Logos, il est la science véritable, la connaissance de tout ce qui peut être dit, de tout ce qui a été fait, car tout a été fait par lui. Le nom des sciences se dit en mettant le mot « logos » à la fin de ce qui les concerne : il y a la « géologie » qui est la science de la terre, la science de l’évolution de la croute terrestre. Il y a l’ « astrologie » qui est la science des étoiles et de toute la mécanique céleste. Il y a la « biologie », la science de la vie et de l’évolution des êtres vivants. Il y a l’archéologie qui est la science du passé, ou la futurologie, celle de l’avenir. Il y a la « psychologie » qui est la science de l’esprit humain, la « théologie » qui est la science des choses de Dieu… « Logie », Logos, Logique. Ce bébé est le Verbe, la Parole, la vérité intime, l’intelligence fondamentale, principielle, originelle, originale, de tout ce qui est.

Oui, le « moi » de ce bébé, le « je » de cet enfant, c’est le même « je » que la vérité de toute chose, que cette parole créatrice qui fait qu’il y a quelque chose plutôt que rien. Quand il dira « Je suis », il dira le nom de Dieu, révélé à Moïse dans le buisson ardent. Quand les soldats viendront arrêter Jésus de Nazareth et qu’il dira « c’est moi ! » Ils tomberont à terre devant l’affirmation de Dieu. Pour le moment il ne parle pas, il ne sait pas encore parler ! Il devient, il prend chair, il entre dans l’histoire, il se rend présent, Dieu-avec-nous, comme un humain pleinement humain.

Il est dès le commencement, en archè, entendez « dans le principe » in principio, car il a toujours existé, les juifs disent bereschit, en tête ! Ce commencement, il est aussi bien en arrière, qu’en avant ou qu’au fondement. Il « récapitule » tout. Il est le Premier, l’archétype, le modèle. En lui réside la logique de tout ce qui tient debout, de tout ce qui subsiste, de tout ce qui a du sens et de la cohérence. Sans lui rien de tient le coup, rien ne peut exister vraiment, sans lui tout s’effondrerait immédiatement. Il est la Parole de Dieu qui soutient tout dans l’existence, dans la cohérence, parce que, de tout ce qui est, il est la logique, la forme, l’idée, la pensée, l’intention, le projet de Dieu. Oui, nous dit l’apôtre saint Jean, ce bébé-là est le Verbe, le Logos, la Parole au principe de tout.

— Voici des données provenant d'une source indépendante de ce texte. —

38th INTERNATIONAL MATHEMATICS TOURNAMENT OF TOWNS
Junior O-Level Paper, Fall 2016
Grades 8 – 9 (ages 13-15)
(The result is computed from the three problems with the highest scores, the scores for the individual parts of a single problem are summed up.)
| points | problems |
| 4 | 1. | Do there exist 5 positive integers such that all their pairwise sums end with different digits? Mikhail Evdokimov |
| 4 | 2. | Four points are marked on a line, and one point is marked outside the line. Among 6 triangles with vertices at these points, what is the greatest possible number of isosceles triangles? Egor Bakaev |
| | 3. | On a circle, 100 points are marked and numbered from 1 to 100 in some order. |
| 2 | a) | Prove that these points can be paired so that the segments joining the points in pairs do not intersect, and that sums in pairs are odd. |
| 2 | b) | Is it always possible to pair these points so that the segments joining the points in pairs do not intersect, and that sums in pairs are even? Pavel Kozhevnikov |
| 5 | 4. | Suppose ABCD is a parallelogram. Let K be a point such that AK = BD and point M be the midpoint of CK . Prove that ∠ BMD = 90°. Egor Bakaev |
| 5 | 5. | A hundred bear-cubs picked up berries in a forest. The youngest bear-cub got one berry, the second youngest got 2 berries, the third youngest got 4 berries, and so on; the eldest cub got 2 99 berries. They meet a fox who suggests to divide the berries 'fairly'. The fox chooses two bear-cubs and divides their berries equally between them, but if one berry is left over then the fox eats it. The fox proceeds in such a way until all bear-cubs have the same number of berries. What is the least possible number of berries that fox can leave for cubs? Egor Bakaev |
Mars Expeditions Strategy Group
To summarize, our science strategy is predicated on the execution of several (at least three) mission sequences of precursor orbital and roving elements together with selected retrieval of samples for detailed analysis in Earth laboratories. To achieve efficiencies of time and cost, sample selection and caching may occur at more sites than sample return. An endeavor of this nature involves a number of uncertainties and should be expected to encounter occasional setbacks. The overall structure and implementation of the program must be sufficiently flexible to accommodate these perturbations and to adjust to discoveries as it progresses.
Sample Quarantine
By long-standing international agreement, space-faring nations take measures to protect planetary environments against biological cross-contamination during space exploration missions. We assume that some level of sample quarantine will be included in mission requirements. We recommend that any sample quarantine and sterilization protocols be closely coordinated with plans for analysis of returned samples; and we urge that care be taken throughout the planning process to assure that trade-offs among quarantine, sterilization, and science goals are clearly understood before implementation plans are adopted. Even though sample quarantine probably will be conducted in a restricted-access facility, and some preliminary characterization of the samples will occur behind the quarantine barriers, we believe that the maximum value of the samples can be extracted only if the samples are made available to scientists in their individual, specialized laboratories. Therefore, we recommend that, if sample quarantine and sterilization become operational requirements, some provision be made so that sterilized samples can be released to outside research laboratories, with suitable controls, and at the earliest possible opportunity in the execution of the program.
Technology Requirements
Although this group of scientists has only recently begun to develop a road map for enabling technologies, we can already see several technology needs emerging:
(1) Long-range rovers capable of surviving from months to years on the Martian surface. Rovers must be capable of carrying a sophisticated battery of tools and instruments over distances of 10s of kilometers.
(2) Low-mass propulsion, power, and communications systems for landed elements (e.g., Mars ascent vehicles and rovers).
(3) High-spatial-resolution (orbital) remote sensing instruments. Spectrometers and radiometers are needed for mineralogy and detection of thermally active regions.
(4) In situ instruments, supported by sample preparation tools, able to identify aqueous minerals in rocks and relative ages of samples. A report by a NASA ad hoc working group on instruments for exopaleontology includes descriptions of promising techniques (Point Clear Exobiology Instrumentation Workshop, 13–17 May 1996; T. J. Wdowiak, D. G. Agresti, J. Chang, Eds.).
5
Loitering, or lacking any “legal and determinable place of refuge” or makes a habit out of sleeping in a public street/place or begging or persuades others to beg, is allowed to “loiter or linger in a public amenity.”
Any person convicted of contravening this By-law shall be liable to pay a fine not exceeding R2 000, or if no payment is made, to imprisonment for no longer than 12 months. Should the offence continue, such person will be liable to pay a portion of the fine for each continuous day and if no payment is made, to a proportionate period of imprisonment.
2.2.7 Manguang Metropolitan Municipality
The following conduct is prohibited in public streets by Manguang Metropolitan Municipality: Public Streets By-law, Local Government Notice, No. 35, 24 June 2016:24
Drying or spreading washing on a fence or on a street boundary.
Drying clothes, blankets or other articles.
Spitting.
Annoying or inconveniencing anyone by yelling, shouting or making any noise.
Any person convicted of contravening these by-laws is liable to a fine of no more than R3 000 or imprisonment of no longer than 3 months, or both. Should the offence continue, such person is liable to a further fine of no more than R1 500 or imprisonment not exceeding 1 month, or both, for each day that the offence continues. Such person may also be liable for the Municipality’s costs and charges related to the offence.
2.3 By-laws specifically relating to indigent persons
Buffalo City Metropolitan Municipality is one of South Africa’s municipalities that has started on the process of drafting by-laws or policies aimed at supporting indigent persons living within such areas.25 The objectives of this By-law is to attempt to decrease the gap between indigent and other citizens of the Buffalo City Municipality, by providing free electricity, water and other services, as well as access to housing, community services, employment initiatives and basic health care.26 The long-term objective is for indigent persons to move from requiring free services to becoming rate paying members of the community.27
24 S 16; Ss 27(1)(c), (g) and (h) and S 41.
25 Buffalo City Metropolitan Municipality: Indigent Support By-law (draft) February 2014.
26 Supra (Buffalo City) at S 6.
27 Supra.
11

Il incarne tout cela et il va le révéler. Il va révéler la Vie, il va révéler l’homme, « voici l’homme » dit Pilate sans se rendre compte combien il a raison ! Cet enfant, mis en croix déploie toute l’envergure humaine et, ce faisant, révèle les abimes de Dieu. Car « Dieu personne ne l’a jamais vu, mais lui, il nous l’a fait connaître ». « Aimez vous les uns les autres, comme je vous ai aimés ». Jusque là, on n’avait jamais aimé comme il nous a aimés. Jusque là on n’avait jamais bien compris ce que le mot « aimer » pouvait signifier, ni ce que le mot « Dieu » pouvait désigner.

Voici donc qu’il prend corps, sarx egeneto en grec, verbum caro factum est, en latin, « le Verbe se fait chair ». Il devient sensible, accessible, vulnérable, dans un monde qui le refuse et lui tourne le dos. « Il est venu chez les siens et les siens ne l’ont pas reçu ». « Il est venu dans le monde, lui par qui le monde a été fait et le monde ne l’a pas reconnu. » Il vient le conquérir par sa faiblesse. Il vient le désarmer de ses mains nues.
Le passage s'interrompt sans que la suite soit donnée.